:: AVAILABLE DATA ::
——
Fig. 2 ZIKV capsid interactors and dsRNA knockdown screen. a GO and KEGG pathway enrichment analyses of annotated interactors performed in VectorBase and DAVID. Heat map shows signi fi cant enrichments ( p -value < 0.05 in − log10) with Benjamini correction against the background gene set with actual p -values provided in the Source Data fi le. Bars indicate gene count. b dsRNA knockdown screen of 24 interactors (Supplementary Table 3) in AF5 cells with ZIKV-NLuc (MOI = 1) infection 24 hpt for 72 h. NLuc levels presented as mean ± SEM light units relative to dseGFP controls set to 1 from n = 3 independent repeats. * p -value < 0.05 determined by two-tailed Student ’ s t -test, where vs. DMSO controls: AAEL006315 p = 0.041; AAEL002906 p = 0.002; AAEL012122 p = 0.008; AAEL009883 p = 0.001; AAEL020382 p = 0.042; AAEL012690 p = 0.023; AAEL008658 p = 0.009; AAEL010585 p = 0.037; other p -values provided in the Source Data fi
——
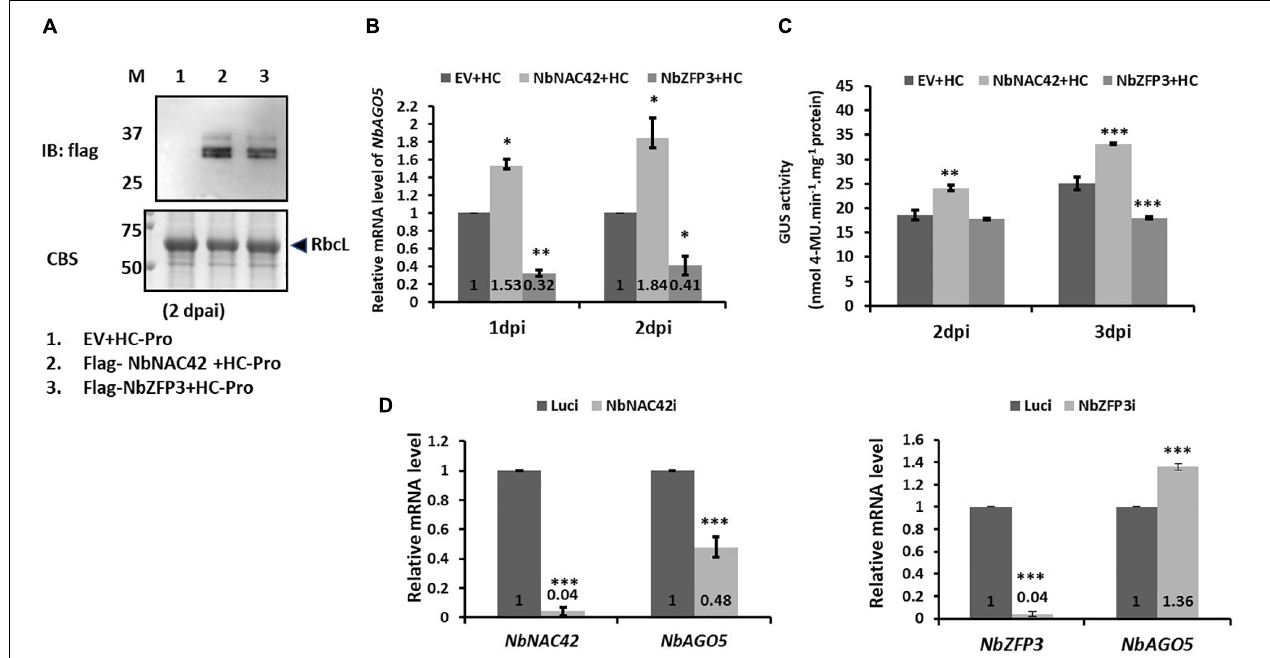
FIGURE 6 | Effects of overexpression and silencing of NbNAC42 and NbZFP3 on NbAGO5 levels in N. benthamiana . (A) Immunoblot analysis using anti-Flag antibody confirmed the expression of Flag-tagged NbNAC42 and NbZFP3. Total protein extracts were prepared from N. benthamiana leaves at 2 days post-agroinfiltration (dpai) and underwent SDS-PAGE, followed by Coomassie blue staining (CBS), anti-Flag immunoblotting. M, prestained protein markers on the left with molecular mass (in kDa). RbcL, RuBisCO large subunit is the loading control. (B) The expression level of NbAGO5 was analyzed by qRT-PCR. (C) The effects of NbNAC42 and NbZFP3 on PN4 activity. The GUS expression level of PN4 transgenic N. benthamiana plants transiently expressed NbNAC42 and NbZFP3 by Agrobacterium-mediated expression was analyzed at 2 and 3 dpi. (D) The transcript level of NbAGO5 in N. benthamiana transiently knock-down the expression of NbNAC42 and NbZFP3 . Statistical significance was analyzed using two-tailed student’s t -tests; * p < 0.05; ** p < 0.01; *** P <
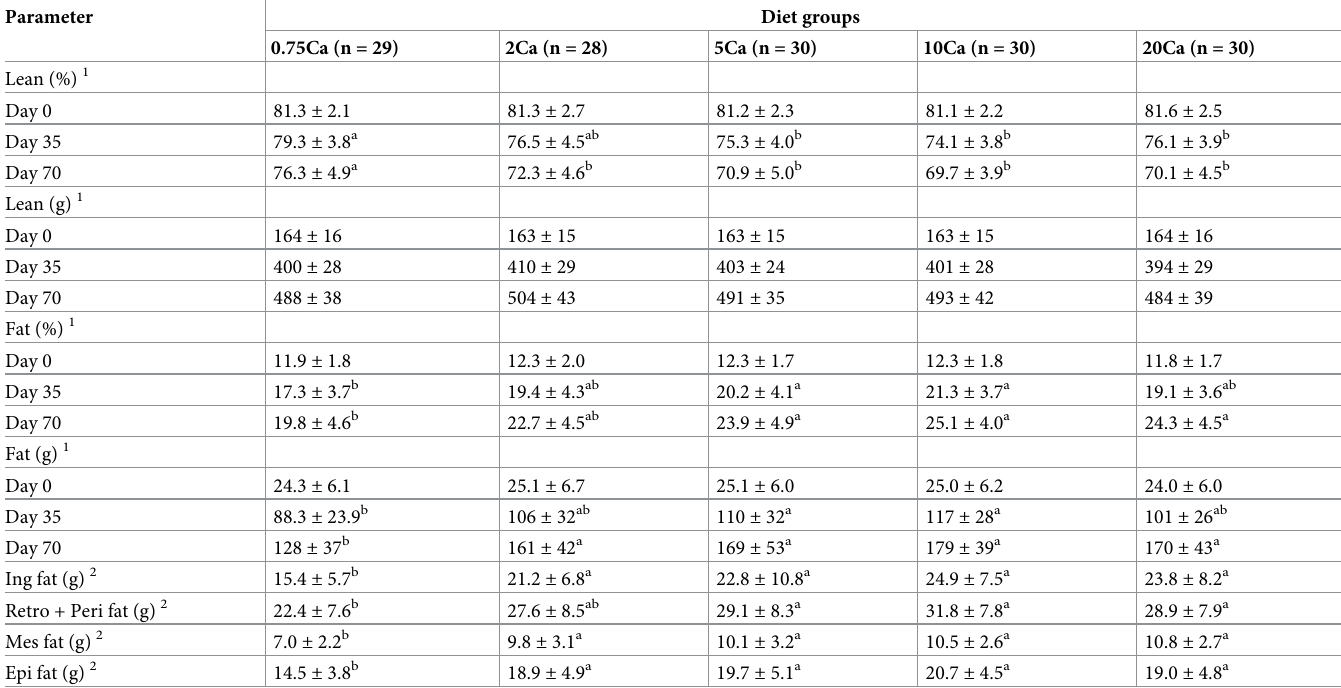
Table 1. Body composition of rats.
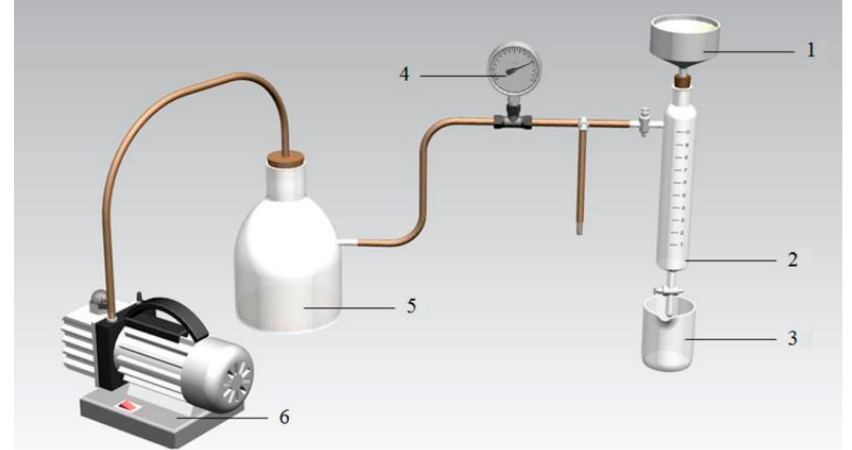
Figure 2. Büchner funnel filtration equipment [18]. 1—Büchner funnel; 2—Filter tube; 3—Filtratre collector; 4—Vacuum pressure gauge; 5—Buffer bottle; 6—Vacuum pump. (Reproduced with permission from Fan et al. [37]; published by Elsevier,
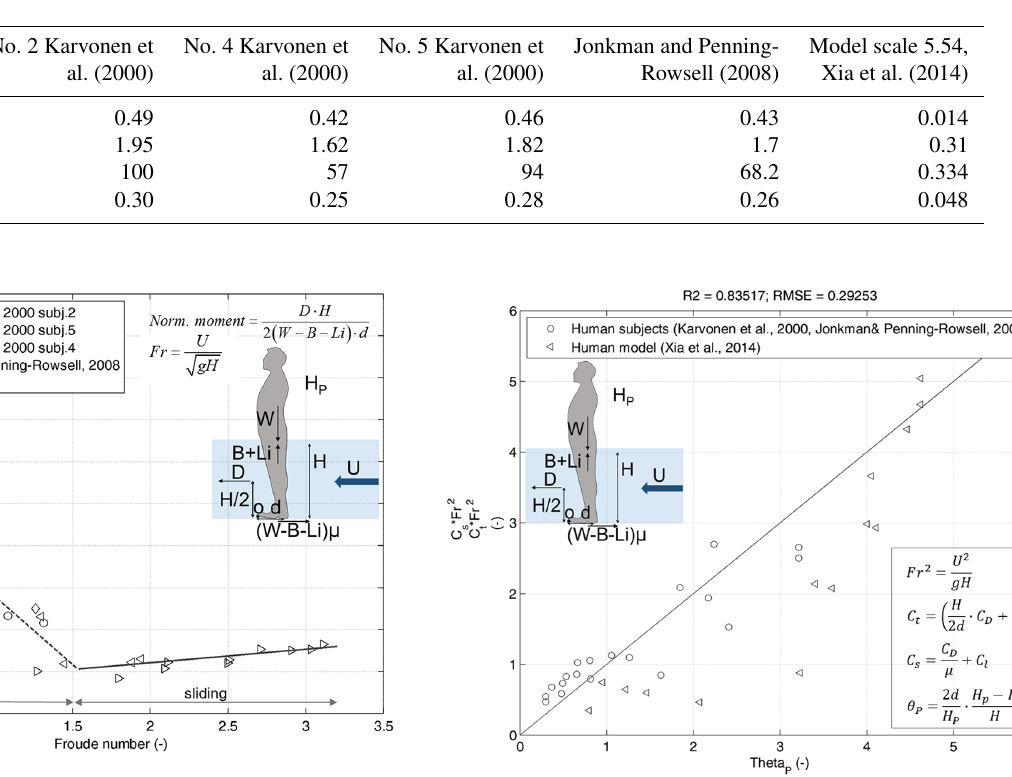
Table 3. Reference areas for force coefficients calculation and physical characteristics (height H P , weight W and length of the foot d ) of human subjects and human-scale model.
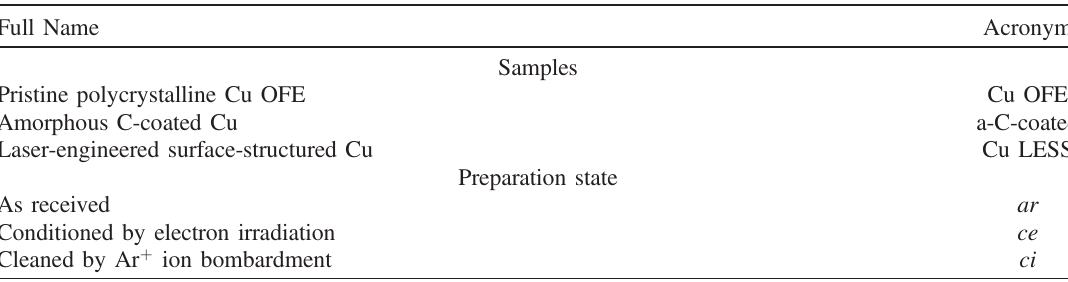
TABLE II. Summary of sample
——
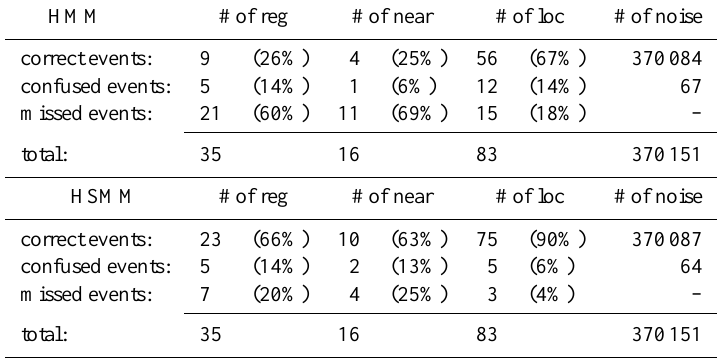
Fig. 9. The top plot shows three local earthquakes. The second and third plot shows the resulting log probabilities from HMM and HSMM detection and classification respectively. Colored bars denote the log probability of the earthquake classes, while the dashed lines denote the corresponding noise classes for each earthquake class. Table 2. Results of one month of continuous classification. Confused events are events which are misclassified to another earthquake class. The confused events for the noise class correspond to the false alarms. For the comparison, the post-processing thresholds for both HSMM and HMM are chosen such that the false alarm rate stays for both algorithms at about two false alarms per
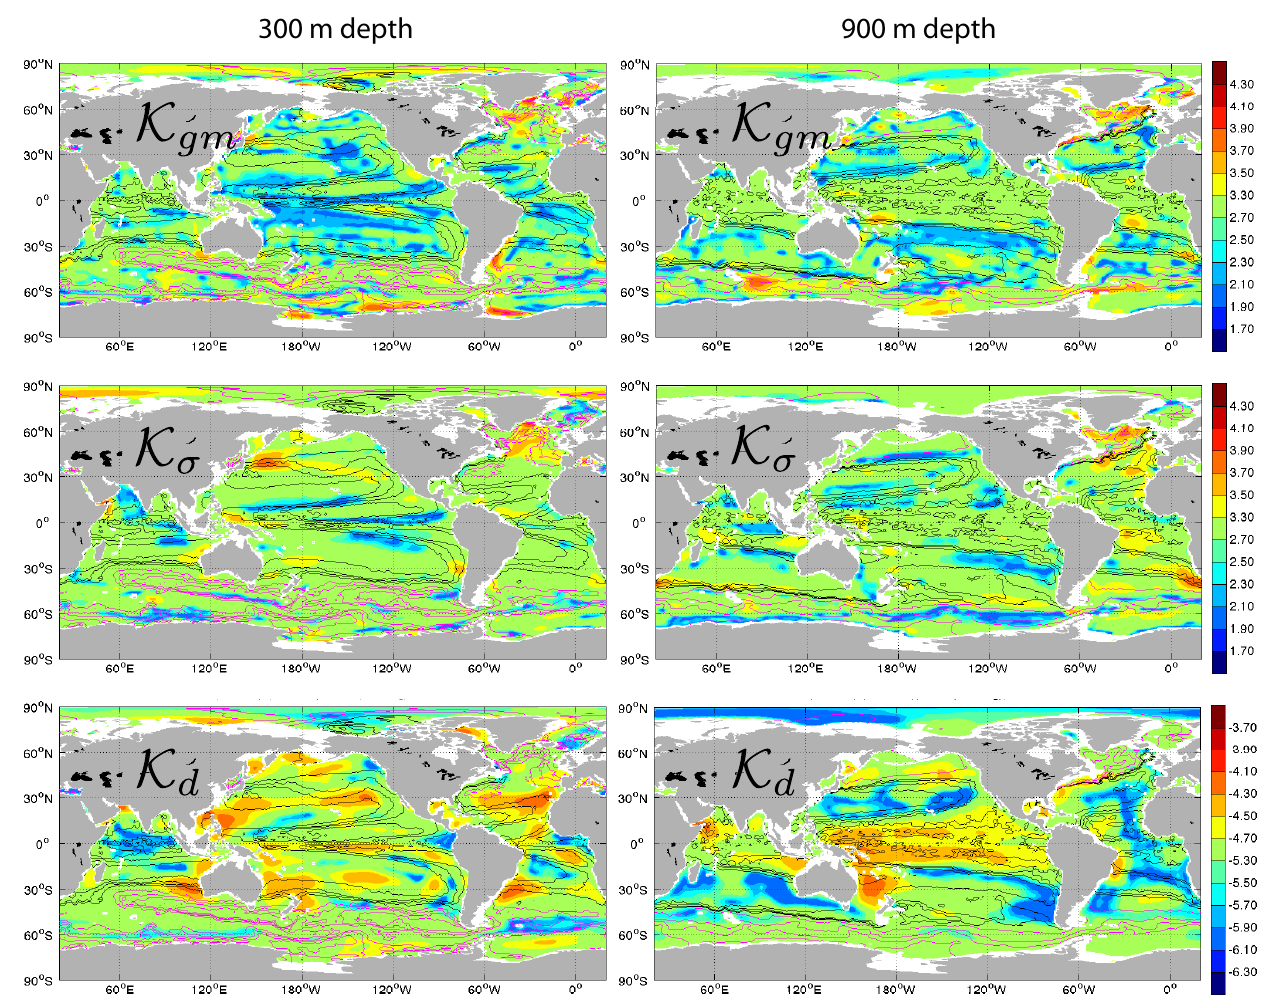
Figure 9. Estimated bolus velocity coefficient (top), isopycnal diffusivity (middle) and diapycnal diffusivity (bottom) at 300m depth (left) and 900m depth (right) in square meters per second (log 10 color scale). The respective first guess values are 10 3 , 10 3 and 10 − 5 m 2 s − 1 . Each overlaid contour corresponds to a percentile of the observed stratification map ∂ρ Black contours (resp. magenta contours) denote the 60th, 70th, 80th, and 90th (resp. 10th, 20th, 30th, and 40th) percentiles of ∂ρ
——
:: PROBLEM TO SOLVE ::
The lines above that include "levels" should each be listed.

:: EXERCISE OUTPUT ::
Fig. 2 ZIKV capsid interactors and dsRNA knockdown screen. a GO and KEGG pathway enrichment analyses of annotated interactors performed in VectorBase and DAVID. Heat map shows signi fi cant enrichments ( p -value < 0.05 in − log10) with Benjamini correction against the background gene set with actual p -values provided in the Source Data fi le. Bars indicate gene count. b dsRNA knockdown screen of 24 interactors (Supplementary Table 3) in AF5 cells with ZIKV-NLuc (MOI = 1) infection 24 hpt for 72 h. NLuc levels presented as mean ± SEM light units relative to dseGFP controls set to 1 from n = 3 independent repeats. * p -value < 0.05 determined by two-tailed Student ’ s t -test, where vs. DMSO controls: AAEL006315 p = 0.041; AAEL002906 p = 0.002; AAEL012122 p = 0.008; AAEL009883 p = 0.001; AAEL020382 p = 0.042; AAEL012690 p = 0.023; AAEL008658 p = 0.009; AAEL010585 p = 0.037; other p -values provided in the Source Data fi
FIGURE 6 | Effects of overexpression and silencing of NbNAC42 and NbZFP3 on NbAGO5 levels in N. benthamiana . (A) Immunoblot analysis using anti-Flag antibody confirmed the expression of Flag-tagged NbNAC42 and NbZFP3. Total protein extracts were prepared from N. benthamiana leaves at 2 days post-agroinfiltration (dpai) and underwent SDS-PAGE, followed by Coomassie blue staining (CBS), anti-Flag immunoblotting. M, prestained protein markers on the left with molecular mass (in kDa). RbcL, RuBisCO large subunit is the loading control. (B) The expression level of NbAGO5 was analyzed by qRT-PCR. (C) The effects of NbNAC42 and NbZFP3 on PN4 activity. The GUS expression level of PN4 transgenic N. benthamiana plants transiently expressed NbNAC42 and NbZFP3 by Agrobacterium-mediated expression was analyzed at 2 and 3 dpi. (D) The transcript level of NbAGO5 in N. benthamiana transiently knock-down the expression of NbNAC42 and NbZFP3 . Statistical significance was analyzed using two-tailed student’s t -tests; * p < 0.05; ** p < 0.01; *** P <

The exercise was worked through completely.